An early precautionary call is easier to defend than one made too late, and was partly behind early action on Covid-19 in 2020.
“Very vivid in our minds was that the previous year, we’d had a measles outbreak in Auckland ... between [the Ministry of Health and Auckland’s district health boards] we’d been too slow to turn it into a national response,” Bloomfield says.
The problem is, says former media trainer Janet Wilson, that we’ve lost trust in our leaders.
In the void, we’ve become “a frightened little nation” in dire need of hope.
Any politician who can bottle hope has the best chance on October 14, Wilson says.
“What you need is one good, simple idea that will grab people’s imaginations and just make them think: ‘That’s a great idea, we all stand to benefit from that’.”
The Parliament protests symbolised the “shattering of who we are as a country”, Wilson says, and people wanted authentic leaders - but authenticity was different for everyone.
“Trust in our politicians is probably at the lowest it’s ever been.”
It’s hard enough to trust in ourselves. But if you can, it’s worth the effort, says Sophia Malthus.
Malthus, a law student living with a spinal cord injury after being thrown from a horse in 2016, knows it isn’t easy.
Risks can have big consequences.
“If I want to go somewhere that isn’t intentionally made accessible, I generally have to undertake quite a lot of risk.
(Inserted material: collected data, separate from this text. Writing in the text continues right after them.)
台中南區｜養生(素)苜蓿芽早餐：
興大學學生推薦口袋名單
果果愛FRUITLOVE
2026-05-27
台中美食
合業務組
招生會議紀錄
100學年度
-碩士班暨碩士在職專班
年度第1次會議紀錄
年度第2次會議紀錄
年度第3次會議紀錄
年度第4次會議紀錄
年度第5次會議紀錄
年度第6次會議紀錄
I’m often trusting strangers with my life by asking random men to carry me upstairs.”
Home, too, isn’t without risk.
Cooking dinner means independence, but - having lost most sensation below her collarbone, and with minimal arm movement - she can’t shield or move her hands, the 26-year-old says.
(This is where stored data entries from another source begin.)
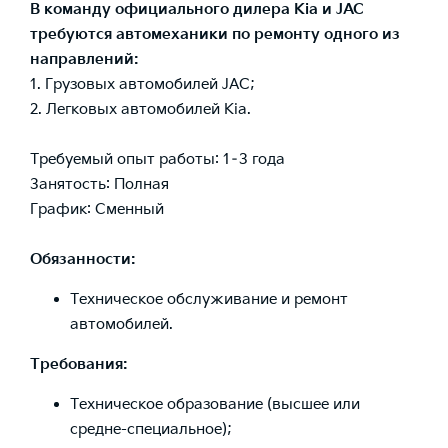
В команду официального дилера Кia и JAC
требуются автомеханики по ремонту одного из
направлений:
1. Грузовых автомобилей JAC;
2. Легковых автомобилей Kia.
Требуемый опыт работы: 1–3 года
Занятость: Полная
График: Сменный
Обязанности:
Техническое обслуживание и ремонт
автомобилей.
Требования:
Техническое образование (высшее или
средне-специальное);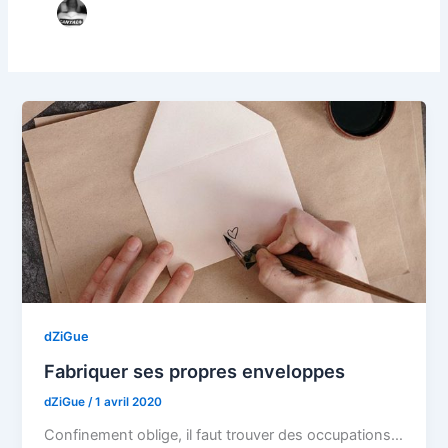
dZiGue
Fabriquer ses propres enveloppes
dZiGue
/
1 avril 2020
Confinement oblige, il faut trouver des occupations…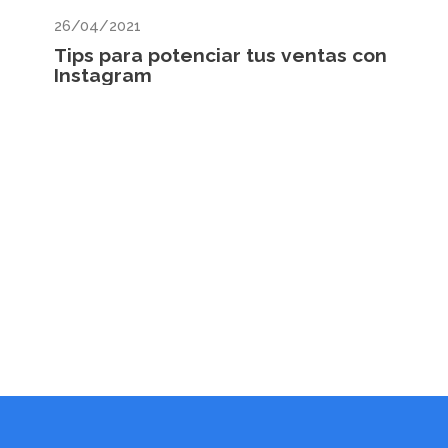
26/04/2021
Tips para potenciar tus ventas con
Instagram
“Chopping through a carrot is the same as chopping through your finger, and I can’t feel my finger. So every few cuts that I do into the carrot, I look at my finger just to make sure it’s still attached,” Malthus says.
She’s making choices that feel right for her, even if they’re sometimes risky, and so can you - if you want to.
“There’s no right or wrong answer, just as long as you ask yourself what you want out of life.
“But if you are happy to take a risk - I think you should do it.”